** Opening The input block **

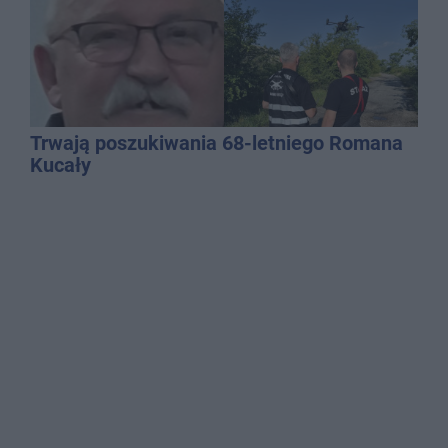
Trwają poszukiwania 68-letniego Romana
Kucały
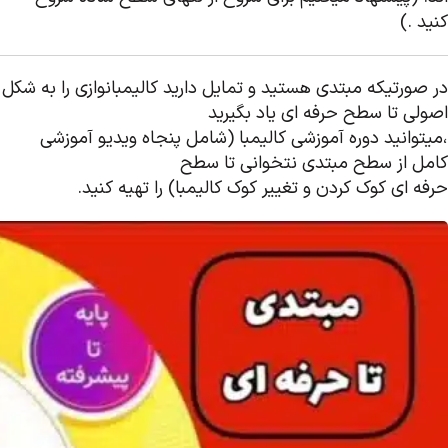
کنید .)
در صورتیکه مبتدی هستید و تمایل دارید کالیمبانوازی را به شکل
اصولی تا سطح حرفه ای یاد بگیرید
،میتوانید دوره آموزشی کالیمبا (شامل پنجاه ویدیو آموزشی
کامل از سطح مبتدی نتخوانی تا سطح
حرفه ای کوک کردن و تغییر کوک کالیمبا) را تهیه کنید.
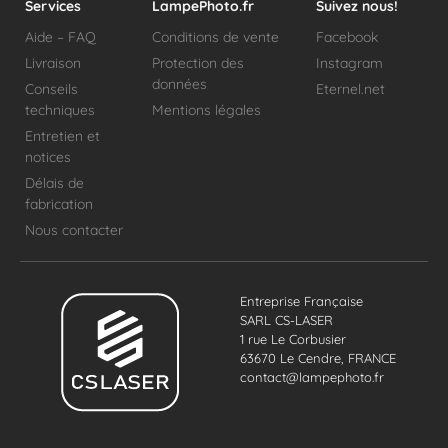
Services
LampePhoto.fr
Suivez nous!
Aide – FAQ
Conditions de vente
Facebook
Livraison
Protection des
Instagram
données
Conseils
Eternel.net
techniques
Mentions légales
Entretien et
notices
Délais de
fabrication
Nous contacter
Entreprise Française
SARL CS-LASER
1 rue Le Corbusier
63670 Le Cendre, FRANCE
contact@lampephoto.fr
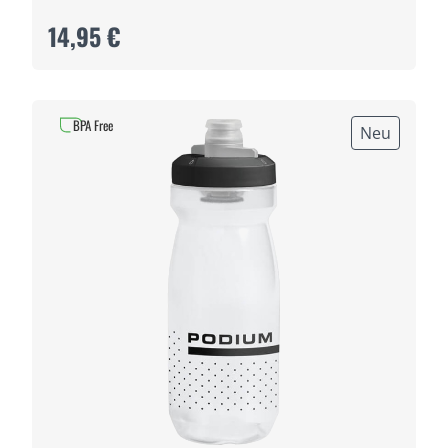
14,95 €
BPA Free
Neu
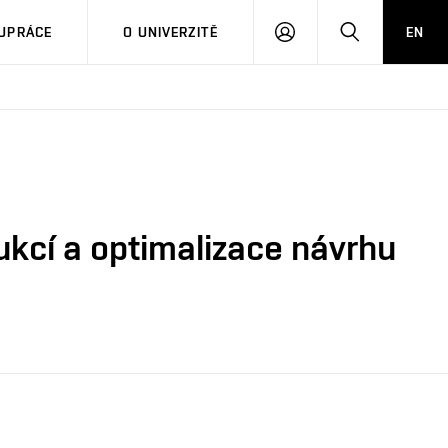
PŘIHLÁSIT
HLEDAT
UPRÁCE
O UNIVERZITĚ
EN
SE
kcí a optimalizace návrhu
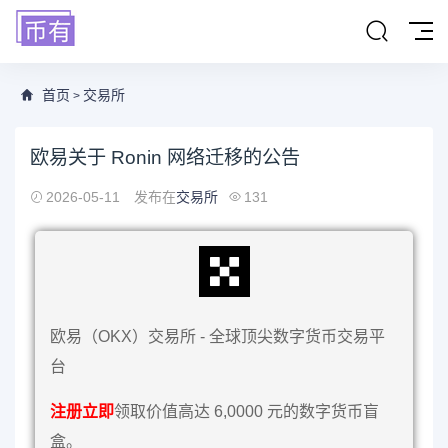
首页
交易所
>
欧易关于 Ronin 网络迁移的公告
2026-05-11
发布在
交易所
131
欧易（OKX）交易所 - 全球顶尖数字货币交易平
台
注册立即
领取价值高达 6,0000 元的数字货币盲
盒。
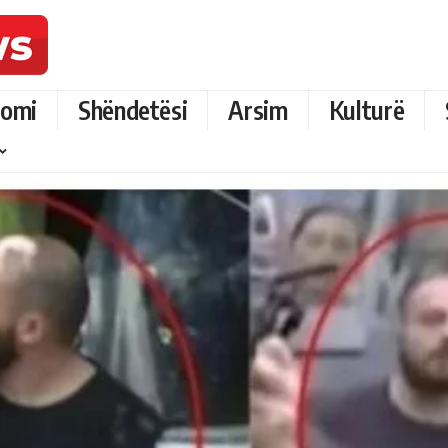
omi
Shëndetësi
Arsim
Kulturë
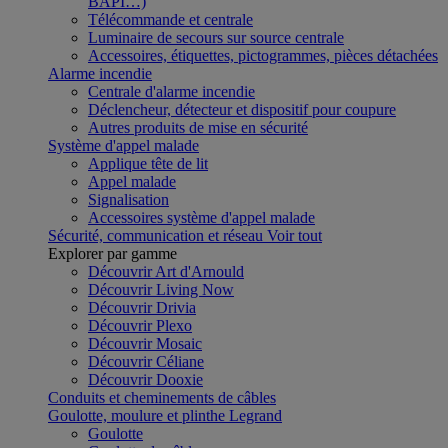
BAPI…)
Télécommande et centrale
Luminaire de secours sur source centrale
Accessoires, étiquettes, pictogrammes, pièces détachées
Alarme incendie
Centrale d'alarme incendie
Déclencheur, détecteur et dispositif pour coupure
Autres produits de mise en sécurité
Système d'appel malade
Applique tête de lit
Appel malade
Signalisation
Accessoires système d'appel malade
Sécurité, communication et réseau
Voir tout
Explorer par gamme
Découvrir Art d'Arnould
Découvrir Living Now
Découvrir Drivia
Découvrir Plexo
Découvrir Mosaic
Découvrir Céliane
Découvrir Dooxie
Conduits et cheminements de câbles
Goulotte, moulure et plinthe Legrand
Goulotte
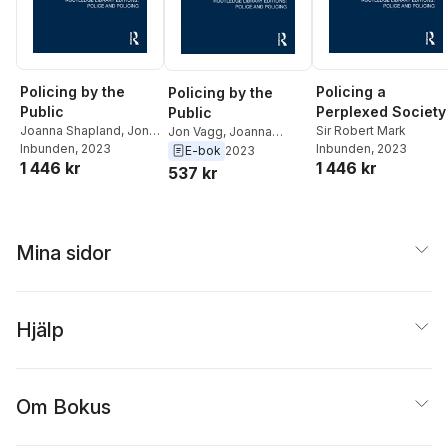
Policing by the
Policing a
Policing by the
Public
Perplexed Society
Public
Joanna Shapland
,
Jon
Sir Robert Mark
Jon Vagg
,
Joanna
Vagg
Inbunden
, 2023
Inbunden
, 2023
Shapland
E-bok
2023
1 446 kr
1 446 kr
537 kr
Mina sidor
Hjälp
Om Bokus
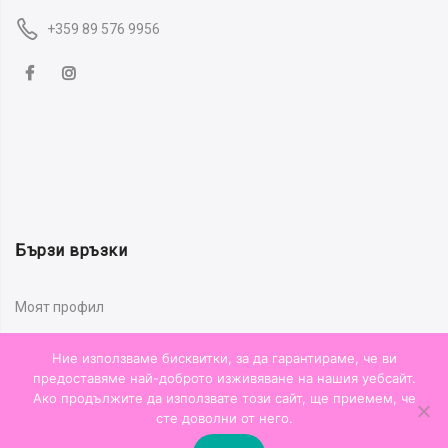
+359 89 576 9956
Бързи връзки
Моят профил
Проследи поръчка
Ние използваме бисквитки, за да гарантираме, че ви
Таблица с размери
предоставяме най-доброто изживяване на нашия уебсайт.
Ако продължите да използвате този сайт, ще приемем, че
Често Задавани Въпроси
сте доволни от него.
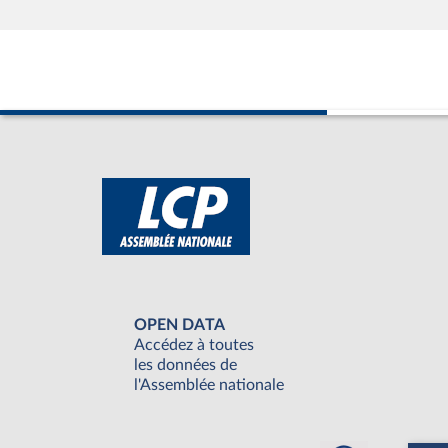
OPEN DATA
Accédez à toutes
les données de
l'Assemblée nationale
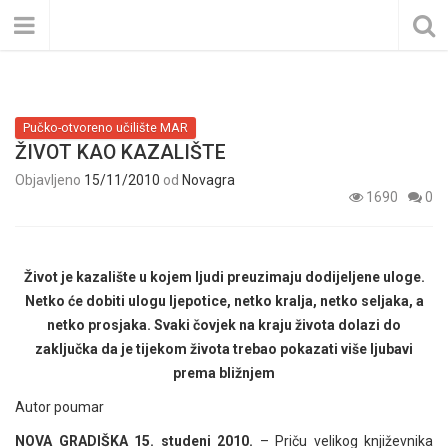
Pučko-otvoreno učilište MAR
ŽIVOT KAO KAZALIŠTE
Objavljeno
15/11/2010
od
Novagra
1690
0
Život je kazalište u kojem ljudi preuzimaju dodijeljene uloge.
Netko će dobiti ulogu ljepotice, netko kralja, netko seljaka, a
netko prosjaka. Svaki čovjek na kraju života dolazi do
zaključka da je tijekom života trebao pokazati više ljubavi
prema bližnjem
Autor poumar
NOVA GRADIŠKA 15. studeni 2010.
– Priču velikog književnika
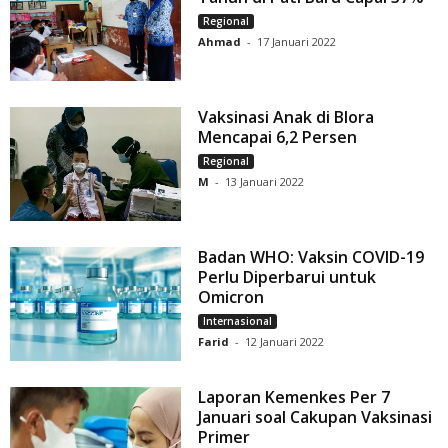
Regional
Ahmad
-
17 Januari 2022
Vaksinasi Anak di Blora
Mencapai 6,2 Persen
Regional
M
-
13 Januari 2022
Badan WHO: Vaksin COVID-19
Perlu Diperbarui untuk
Omicron
Internasional
Farid
-
12 Januari 2022
Laporan Kemenkes Per 7
Januari soal Cakupan Vaksinasi
Primer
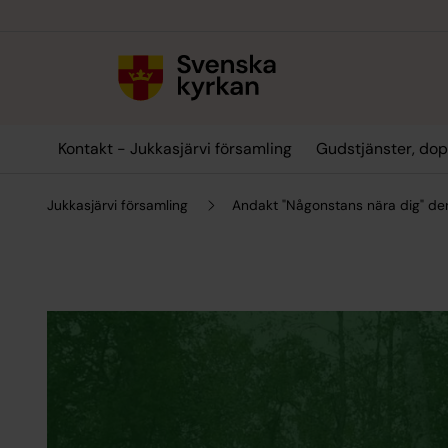
Till innehållet
Till undermeny
Kontakt - Jukkasjärvi församling
Gudstjänster, dop
Jukkasjärvi församling
Andakt "Någonstans nära dig" de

** Closing The input block **

From the records above, quote word for word only the lines beginning at the line that has "领取价值高达 6,0000 元的数字货币盲" and stopping after the line that has "Accessoires système d'appel malade". Omit the pictures.

* Solved exercise *
领取价值高达 6,0000 元的数字货币盲
盒。
omi
Shëndetësi
Arsim
Kulturë
BAPI…)
Télécommande et centrale
Luminaire de secours sur source centrale
Accessoires, étiquettes, pictogrammes, pièces détachées
Alarme incendie
Centrale d'alarme incendie
Déclencheur, détecteur et dispositif pour coupure
Autres produits de mise en sécurité
Système d'appel malade
Applique tête de lit
Appel malade
Signalisation
Accessoires système d'appel malade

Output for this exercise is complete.